6 Mayıs 2010 Perşembe

Eş seçme üzerine…(ekleme yaptım tekrardır)

David buss adında bir bilim adamı yıllarını bu işe harcamış… yetmemiş 33 ülkede binlerce insana sormuş sordurmuş araştırmanın sonucuna göre; erkek dış görünüşe göre kadın sosyal statüye göre eş seçiyor… benim “kadının dili yazısına yaptığım yorum” isimli yazımda yazdığım şeyin bilimsel tanımı bu…

Çinli kadından Eskimo kadınına, Afrikalıdan Avrupalıya, dünyanın her yerinde kadının tercihi maddi imkan veya sosyal statü… erkeğin ise; dış görünüş… buss’a göre bunun sebebi genlerimiz. Milyonlarca yıl geçmesine rağmen taş devrinden bu yana en iyi biçimde yeniden üremesi genetik kodlarımıza yerleşmiş tercihlere bağlı…

Kadının yumurtası sınırlı bu yüzden seçici… önceliği yumurta için en uygun şartlar… bu yüzden kendinden güçlü, yaşça büyük, kendinden uzun ve zengin erkek tercih ediyor…

Erkeğin spermi bol… ve avcı ruhlu… önceliği en güzel, en sağlıklı, en simetrik beden… dünyanın her yerinde erkeğin tercihi kalın dudaklar, yuvarlak hatlar, parlak düz saçlar, kendinden genç gibi dış görünüm özellikleridir…

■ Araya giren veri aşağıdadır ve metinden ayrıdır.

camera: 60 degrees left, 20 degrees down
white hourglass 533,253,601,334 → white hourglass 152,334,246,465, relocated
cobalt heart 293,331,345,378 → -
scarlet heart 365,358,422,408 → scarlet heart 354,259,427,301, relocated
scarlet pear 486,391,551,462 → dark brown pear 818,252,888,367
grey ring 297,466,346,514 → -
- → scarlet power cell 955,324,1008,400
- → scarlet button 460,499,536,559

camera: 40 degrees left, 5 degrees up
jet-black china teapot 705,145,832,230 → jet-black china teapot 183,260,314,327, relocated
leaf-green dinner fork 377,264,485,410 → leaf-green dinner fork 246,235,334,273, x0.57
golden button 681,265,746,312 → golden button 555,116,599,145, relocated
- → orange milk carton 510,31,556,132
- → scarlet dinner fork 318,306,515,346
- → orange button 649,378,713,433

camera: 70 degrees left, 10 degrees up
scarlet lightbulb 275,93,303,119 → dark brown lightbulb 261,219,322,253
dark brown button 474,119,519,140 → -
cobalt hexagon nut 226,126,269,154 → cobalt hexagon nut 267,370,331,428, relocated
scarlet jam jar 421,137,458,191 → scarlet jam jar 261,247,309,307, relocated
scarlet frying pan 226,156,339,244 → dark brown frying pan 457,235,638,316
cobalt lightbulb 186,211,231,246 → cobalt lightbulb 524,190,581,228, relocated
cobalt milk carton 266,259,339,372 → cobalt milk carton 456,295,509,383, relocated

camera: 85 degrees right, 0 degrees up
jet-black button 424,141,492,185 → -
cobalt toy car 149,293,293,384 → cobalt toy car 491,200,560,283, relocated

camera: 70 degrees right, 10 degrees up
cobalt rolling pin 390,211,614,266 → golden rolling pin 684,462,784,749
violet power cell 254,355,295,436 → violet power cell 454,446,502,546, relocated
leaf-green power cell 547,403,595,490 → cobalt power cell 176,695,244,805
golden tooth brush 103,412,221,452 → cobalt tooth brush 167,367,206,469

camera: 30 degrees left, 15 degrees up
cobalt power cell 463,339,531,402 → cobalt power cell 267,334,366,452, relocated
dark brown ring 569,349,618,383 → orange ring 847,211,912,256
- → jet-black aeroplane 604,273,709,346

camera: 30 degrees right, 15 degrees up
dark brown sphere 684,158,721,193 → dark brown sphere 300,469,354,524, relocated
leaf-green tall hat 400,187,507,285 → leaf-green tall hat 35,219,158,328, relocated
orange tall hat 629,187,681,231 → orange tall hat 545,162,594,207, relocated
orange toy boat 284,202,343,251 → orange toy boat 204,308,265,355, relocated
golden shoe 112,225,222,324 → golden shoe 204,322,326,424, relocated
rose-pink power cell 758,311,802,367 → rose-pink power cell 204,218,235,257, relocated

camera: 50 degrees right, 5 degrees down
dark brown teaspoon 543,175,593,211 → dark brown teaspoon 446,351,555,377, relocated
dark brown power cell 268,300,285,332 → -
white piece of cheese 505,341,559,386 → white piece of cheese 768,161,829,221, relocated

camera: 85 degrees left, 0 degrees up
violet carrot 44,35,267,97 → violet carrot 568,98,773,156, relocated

Yani eşimiz beynimizde robot resim olarak var…o robot resme en uygunu eş olarak seçiyoruz…
Yani iki kere iki dört
“Kadınlar daha zengini arar, erkekler daha güzeli”

david buss 33 ülkede yıllarca araştırmış bunu bulmuş… bense ondan habersiz kendi sınırlı dünyamda tanıdığım kadınlardan kendimi hiç zorlamadan öğrendim bunu zaten… yaa ben ne zekiyim demeye getirmiyorum meseleyi… buss un araştırmasıda iyi olmuş, benim yazdıklarımın ispatı olmuş… hani ben yazınca bana kızan bazı kadınlara “ alın işte ispatı” demiş oldum bu yazıyla…

Ben ne olduğumu biliyorum, yakışıklı değilim, hayata da uyum sağlayamadım uzun yıllardır…
yakışıklı değilim ama öyle kızlar bana aşık oldu ki şaştım,
öyle aşıklar beni öyle sudan sebeplerle bıraktı ki; yalnızlık dağlarını aştım…
öyle kadınlar bana dünyada çok az erkeğin bir kadından duyabileceği gerçekten samimi sözler söyledi ki; ne yapacağımı şaşırdım ağır geldi bana taşıyamadım…
öyle güzellikler gördüm de hepsini yaşayamadım…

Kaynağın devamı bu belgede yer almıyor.